(Beginning of Input material)
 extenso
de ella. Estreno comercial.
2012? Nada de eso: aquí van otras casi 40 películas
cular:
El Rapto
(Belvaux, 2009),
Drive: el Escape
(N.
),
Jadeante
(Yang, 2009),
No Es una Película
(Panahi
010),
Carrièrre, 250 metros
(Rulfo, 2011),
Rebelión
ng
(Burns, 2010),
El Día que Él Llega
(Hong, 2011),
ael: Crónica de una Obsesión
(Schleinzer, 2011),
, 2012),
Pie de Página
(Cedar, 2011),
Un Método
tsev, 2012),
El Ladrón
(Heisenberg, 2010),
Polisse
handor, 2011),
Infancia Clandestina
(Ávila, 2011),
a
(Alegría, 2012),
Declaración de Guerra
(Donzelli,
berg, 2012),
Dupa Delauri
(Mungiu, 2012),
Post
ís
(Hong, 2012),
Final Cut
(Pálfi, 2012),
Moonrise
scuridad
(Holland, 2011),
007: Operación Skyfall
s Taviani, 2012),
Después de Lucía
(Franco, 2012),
(End of Input material)
(Beginning of Input material)
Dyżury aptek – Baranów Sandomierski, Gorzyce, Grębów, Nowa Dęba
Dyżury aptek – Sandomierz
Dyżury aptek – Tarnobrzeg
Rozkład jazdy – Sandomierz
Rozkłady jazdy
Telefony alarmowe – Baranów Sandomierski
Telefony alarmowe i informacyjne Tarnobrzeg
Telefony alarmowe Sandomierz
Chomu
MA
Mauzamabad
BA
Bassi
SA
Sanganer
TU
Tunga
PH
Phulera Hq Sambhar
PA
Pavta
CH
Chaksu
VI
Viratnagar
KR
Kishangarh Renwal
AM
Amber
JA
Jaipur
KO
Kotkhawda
(End of Input material)
(Beginning of Input material)
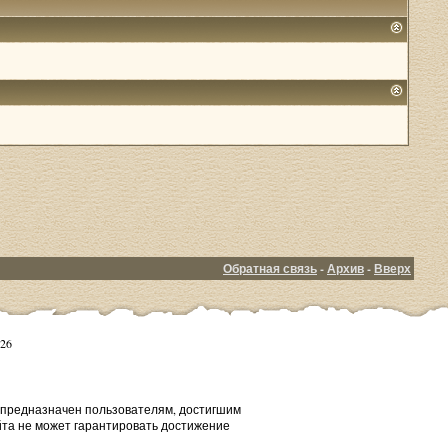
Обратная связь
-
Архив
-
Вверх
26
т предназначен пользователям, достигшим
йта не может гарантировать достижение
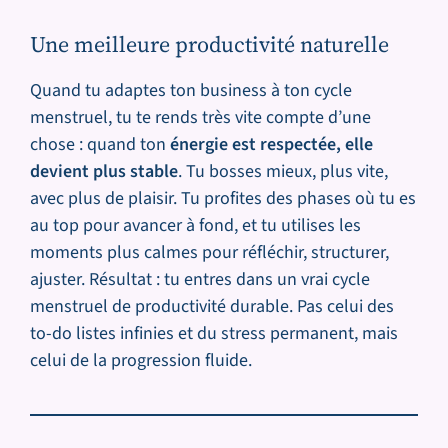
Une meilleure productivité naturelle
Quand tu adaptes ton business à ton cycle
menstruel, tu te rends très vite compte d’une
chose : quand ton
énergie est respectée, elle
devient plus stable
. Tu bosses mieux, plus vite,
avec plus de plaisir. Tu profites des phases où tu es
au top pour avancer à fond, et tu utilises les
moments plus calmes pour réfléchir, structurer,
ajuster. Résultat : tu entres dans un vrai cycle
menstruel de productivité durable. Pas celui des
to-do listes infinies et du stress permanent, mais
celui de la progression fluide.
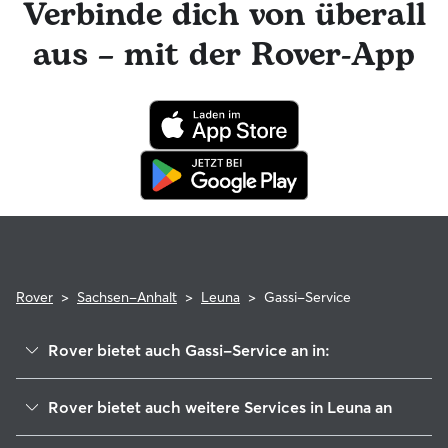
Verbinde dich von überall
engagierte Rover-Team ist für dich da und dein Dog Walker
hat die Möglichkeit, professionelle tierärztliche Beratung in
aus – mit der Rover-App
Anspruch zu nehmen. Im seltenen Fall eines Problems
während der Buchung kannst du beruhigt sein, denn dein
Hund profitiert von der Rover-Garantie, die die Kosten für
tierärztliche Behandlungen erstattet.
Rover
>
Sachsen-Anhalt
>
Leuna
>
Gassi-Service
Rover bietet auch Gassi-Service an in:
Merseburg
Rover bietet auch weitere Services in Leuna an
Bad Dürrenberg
(End of Input material)
Could you show every line of the listing that holds the string "dich"?

## Solution
Verbinde dich von überall
engagierte Rover-Team ist für dich da und dein Dog Walker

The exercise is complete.